> **Assigned task A**:
Please express the rows below, from the line with "left wrist: (593, 286, 6)" to the line with "left knee: (502, 395, 3)", as a numbered list, skipping blank lines and leaving out the pictures.

*** Text passage ***

In its subsequent report to the Council and EP on 26 October 2012, the Commission proposed setting up the new EU Platform for Blending in External Cooperation (EUBEC) as a Commission Group of Experts. Accordingly, the Platform was formally launched at the first meeting of the "Policy Group" which took place on 14 December 2012.

In line with the commitment that the Commission will report to the EP and Council, this document represents the first such report and covers the work of the Platform since its establishment on 14 December 2012 until end July 2014. [1]

The Commission has chaired the Platform meetings and has also actively contributed at the policy and technical level together with EEAS, MSs, EP and Financial Institutions (FIs). The Commission acknowledges the added value of cooperation and deliverables achieved, as reflected in the recommendations of this report.

The role of the Platform is not to replace or duplicate existing decision-making structures.

2. OBJECTIVES

The report of the Commission to Council and EP on 26 October 2012 outlined the overall objective and scope of the Platform.

The Platform should improve the quality and efficiency of EU development and external cooperation blending mechanisms, taking due account of the policy frameworks that govern the EU relations with the different partner countries, notably EU Development, Neighbourhood and Enlargement policies.

The Platform should provide guidance for the harmonisation of key principles regarding blending activities whilst allowing for differentiation by sectors and regions.

The Platform should focus on sectors where financial instruments can be most usefully deployed, within and across geographical regions.

The Platform should also help to strengthen coherence of blending activities with EU policies.

3. OVERVIEW OF THE PLATFORM WORK DURING 2013/14

The Platform is composed the Policy Group and Technical Groups.

Policy Group

The Policy Group consists of EU Member States representatives, EEAS and the Commission, with the EP invited. Other participants may be invited as observers.

The Platform was launched at the first meeting of the "Policy Group" (14 December 2012) which agreed on the Work Plan for 2013 which was then revised in June 2013 and December 2013. The Policy Group has met five times, in December 2012, June and December 2013, April and July 2014 and discussed the work of the Technical Groups and additional selected topics, with input provided by the Commission, such as on the Future Governance of EU blending facilities and the role of non EU-FIs in EU blending facilities.

FIs involved in the technical work were invited to participate at Policy Group meetings as observers. The Commission chairs the meetings and provides the secretariat ensuring coordination and communication.

Technical Groups

The Technical Groups (TGs) consist of the Commission, EEAS, FIs and a number of Member States representatives. Representatives of the EP also participate in the technical work of the Platform. The sharing and exchange of expertise between participants has been an essential and mutually beneficial experience.

Up to date, five specific TGs were established, complemented by several cross-cutting TG meetings. These were focused on the following objectives:  

TG 1 "Review of existing blending mechanisms" - TG 2 "Enhancement of blending activities"- Results Measurement Framework (RFM) - TG 3 "Improvement of Processes" - TG 4 "Promotion of Financial Instruments" - TG 5 "Contracting, monitoring and reporting"

*** End of Text passage ***

> **Assigned task B**:
Extract the passage of the blending platform report above from "The report of" to "across geographical regions.", word for word.

*** Data ***

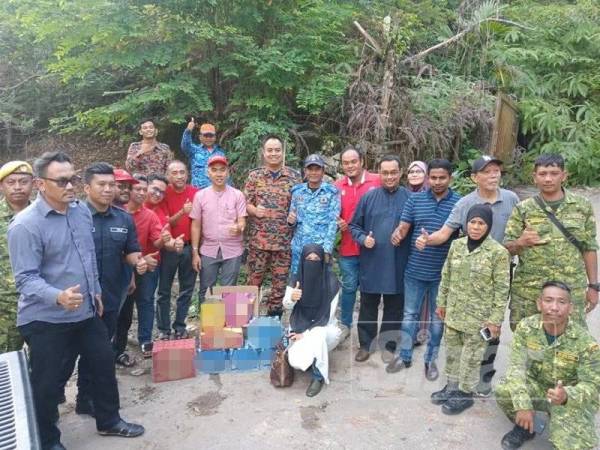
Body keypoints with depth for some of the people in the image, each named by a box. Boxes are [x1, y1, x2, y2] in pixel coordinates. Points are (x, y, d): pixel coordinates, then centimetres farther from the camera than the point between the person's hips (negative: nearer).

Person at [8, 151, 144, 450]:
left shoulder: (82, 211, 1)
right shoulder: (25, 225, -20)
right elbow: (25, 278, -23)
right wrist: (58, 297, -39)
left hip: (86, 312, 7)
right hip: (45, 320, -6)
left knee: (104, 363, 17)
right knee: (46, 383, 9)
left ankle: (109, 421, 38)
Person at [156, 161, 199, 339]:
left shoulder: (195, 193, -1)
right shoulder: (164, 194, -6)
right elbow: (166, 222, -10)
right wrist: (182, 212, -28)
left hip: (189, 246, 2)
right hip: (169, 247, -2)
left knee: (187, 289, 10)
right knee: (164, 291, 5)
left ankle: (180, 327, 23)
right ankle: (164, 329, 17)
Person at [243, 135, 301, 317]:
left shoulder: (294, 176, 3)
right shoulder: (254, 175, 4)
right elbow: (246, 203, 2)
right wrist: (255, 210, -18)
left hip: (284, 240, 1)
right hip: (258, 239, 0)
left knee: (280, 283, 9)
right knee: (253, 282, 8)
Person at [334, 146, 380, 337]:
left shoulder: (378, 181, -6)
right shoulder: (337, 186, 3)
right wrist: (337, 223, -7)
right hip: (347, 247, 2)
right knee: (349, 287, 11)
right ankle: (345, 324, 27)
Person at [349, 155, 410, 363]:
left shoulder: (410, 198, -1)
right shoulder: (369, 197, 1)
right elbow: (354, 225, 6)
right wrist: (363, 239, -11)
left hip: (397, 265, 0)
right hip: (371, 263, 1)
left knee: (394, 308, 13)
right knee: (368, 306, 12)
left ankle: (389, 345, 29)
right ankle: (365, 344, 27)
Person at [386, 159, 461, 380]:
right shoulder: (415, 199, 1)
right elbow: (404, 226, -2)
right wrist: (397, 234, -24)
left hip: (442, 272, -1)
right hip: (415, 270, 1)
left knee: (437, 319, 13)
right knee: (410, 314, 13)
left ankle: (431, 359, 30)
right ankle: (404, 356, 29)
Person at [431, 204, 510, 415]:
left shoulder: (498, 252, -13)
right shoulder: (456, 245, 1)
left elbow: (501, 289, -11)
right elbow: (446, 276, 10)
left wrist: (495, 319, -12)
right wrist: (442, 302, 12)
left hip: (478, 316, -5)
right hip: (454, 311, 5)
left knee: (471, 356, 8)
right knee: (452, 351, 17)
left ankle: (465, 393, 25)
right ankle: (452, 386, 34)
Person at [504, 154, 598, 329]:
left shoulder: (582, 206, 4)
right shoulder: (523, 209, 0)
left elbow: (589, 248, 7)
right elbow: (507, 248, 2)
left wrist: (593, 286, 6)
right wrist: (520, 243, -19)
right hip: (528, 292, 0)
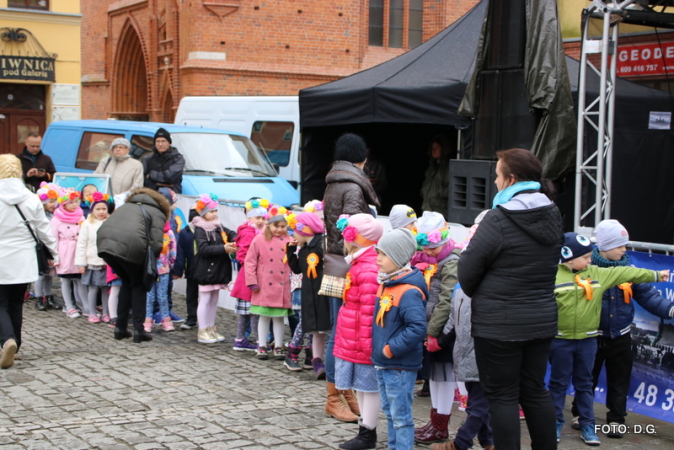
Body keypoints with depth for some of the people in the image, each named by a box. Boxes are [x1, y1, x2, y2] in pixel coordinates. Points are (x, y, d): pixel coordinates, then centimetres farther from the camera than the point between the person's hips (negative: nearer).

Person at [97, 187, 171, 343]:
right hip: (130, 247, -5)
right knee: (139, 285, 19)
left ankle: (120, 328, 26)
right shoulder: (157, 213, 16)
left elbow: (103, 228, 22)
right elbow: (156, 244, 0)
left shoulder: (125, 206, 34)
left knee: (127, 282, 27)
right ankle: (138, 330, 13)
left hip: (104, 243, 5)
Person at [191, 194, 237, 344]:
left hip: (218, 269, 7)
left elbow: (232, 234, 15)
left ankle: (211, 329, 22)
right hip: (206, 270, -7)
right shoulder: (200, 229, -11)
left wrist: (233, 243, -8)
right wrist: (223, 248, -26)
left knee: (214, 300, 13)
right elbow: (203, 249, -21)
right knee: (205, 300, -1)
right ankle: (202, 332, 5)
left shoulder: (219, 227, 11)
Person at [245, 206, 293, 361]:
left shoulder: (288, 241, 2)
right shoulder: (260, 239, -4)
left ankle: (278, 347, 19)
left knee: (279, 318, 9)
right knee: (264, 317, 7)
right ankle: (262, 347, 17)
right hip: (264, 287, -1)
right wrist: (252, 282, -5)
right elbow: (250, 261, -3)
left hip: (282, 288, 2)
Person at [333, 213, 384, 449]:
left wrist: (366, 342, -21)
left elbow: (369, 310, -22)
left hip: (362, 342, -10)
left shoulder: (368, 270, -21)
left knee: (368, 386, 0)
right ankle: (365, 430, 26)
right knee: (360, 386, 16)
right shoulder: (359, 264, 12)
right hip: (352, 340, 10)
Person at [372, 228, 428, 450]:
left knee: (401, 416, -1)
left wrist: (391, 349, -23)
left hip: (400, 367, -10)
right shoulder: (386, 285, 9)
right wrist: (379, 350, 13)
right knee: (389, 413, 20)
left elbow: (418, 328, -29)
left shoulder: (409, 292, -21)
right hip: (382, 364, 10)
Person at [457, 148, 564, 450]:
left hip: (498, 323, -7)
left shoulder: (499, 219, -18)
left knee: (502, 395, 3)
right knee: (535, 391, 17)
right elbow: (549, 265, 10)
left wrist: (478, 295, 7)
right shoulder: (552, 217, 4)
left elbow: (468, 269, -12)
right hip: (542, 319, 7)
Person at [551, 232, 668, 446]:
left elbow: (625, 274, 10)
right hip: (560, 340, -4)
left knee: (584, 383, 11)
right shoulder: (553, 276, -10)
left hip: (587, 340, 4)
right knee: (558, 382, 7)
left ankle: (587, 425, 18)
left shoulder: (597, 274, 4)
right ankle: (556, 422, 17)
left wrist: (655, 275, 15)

*** End of Data ***

> **Output A**:
1. left wrist: (593, 286, 6)
2. right wrist: (520, 243, -19)
3. right hip: (528, 292, 0)
4. Body keypoints with depth for some of the people in the image, each named by a box. Boxes are [x1, y1, x2, y2] in pixel coordinates. Points are (x, y, d): pixel coordinates, then centimetres farther from the camera than the point between the person's hips (negative: nearer).
5. Person at [97, 187, 171, 343]:
6. right hip: (130, 247, -5)
7. right knee: (139, 285, 19)
8. left ankle: (120, 328, 26)
9. right shoulder: (157, 213, 16)
10. left elbow: (103, 228, 22)
11. right elbow: (156, 244, 0)
12. left shoulder: (125, 206, 34)
13. left knee: (127, 282, 27)
14. right ankle: (138, 330, 13)
15. left hip: (104, 243, 5)
16. Person at [191, 194, 237, 344]:
17. left hip: (218, 269, 7)
18. left elbow: (232, 234, 15)
19. left ankle: (211, 329, 22)
20. right hip: (206, 270, -7)
21. right shoulder: (200, 229, -11)
22. left wrist: (233, 243, -8)
23. right wrist: (223, 248, -26)
24. left knee: (214, 300, 13)
25. right elbow: (203, 249, -21)
26. right knee: (205, 300, -1)
27. right ankle: (202, 332, 5)
28. left shoulder: (219, 227, 11)
29. Person at [245, 206, 293, 361]:
30. left shoulder: (288, 241, 2)
31. right shoulder: (260, 239, -4)
32. left ankle: (278, 347, 19)
33. left knee: (279, 318, 9)
34. right knee: (264, 317, 7)
35. right ankle: (262, 347, 17)
36. right hip: (264, 287, -1)
37. right wrist: (252, 282, -5)
38. right elbow: (250, 261, -3)
39. left hip: (282, 288, 2)
40. Person at [333, 213, 384, 449]:
41. left wrist: (366, 342, -21)
42. left elbow: (369, 310, -22)
43. left hip: (362, 342, -10)
44. left shoulder: (368, 270, -21)
45. left knee: (368, 386, 0)
46. right ankle: (365, 430, 26)
47. right knee: (360, 386, 16)
48. right shoulder: (359, 264, 12)
49. right hip: (352, 340, 10)
50. Person at [372, 228, 428, 450]:
51. left knee: (401, 416, -1)
52. left wrist: (391, 349, -23)
53. left hip: (400, 367, -10)
54. right shoulder: (386, 285, 9)
55. right wrist: (379, 350, 13)
56. right knee: (389, 413, 20)
57. left elbow: (418, 328, -29)
58. left shoulder: (409, 292, -21)
59. right hip: (382, 364, 10)
60. Person at [457, 148, 564, 450]:
61. left hip: (498, 323, -7)
62. left shoulder: (499, 219, -18)
63. left knee: (502, 395, 3)

> **Output B**:
The report of the Commission to Council and EP on 26 October 2012 outlined the overall objective and scope of the Platform.

The Platform should improve the quality and efficiency of EU development and external cooperation blending mechanisms, taking due account of the policy frameworks that govern the EU relations with the different partner countries, notably EU Development, Neighbourhood and Enlargement policies.

The Platform should provide guidance for the harmonisation of key principles regarding blending activities whilst allowing for differentiation by sectors and regions.

The Platform should focus on sectors where financial instruments can be most usefully deployed, within and across geographical regions.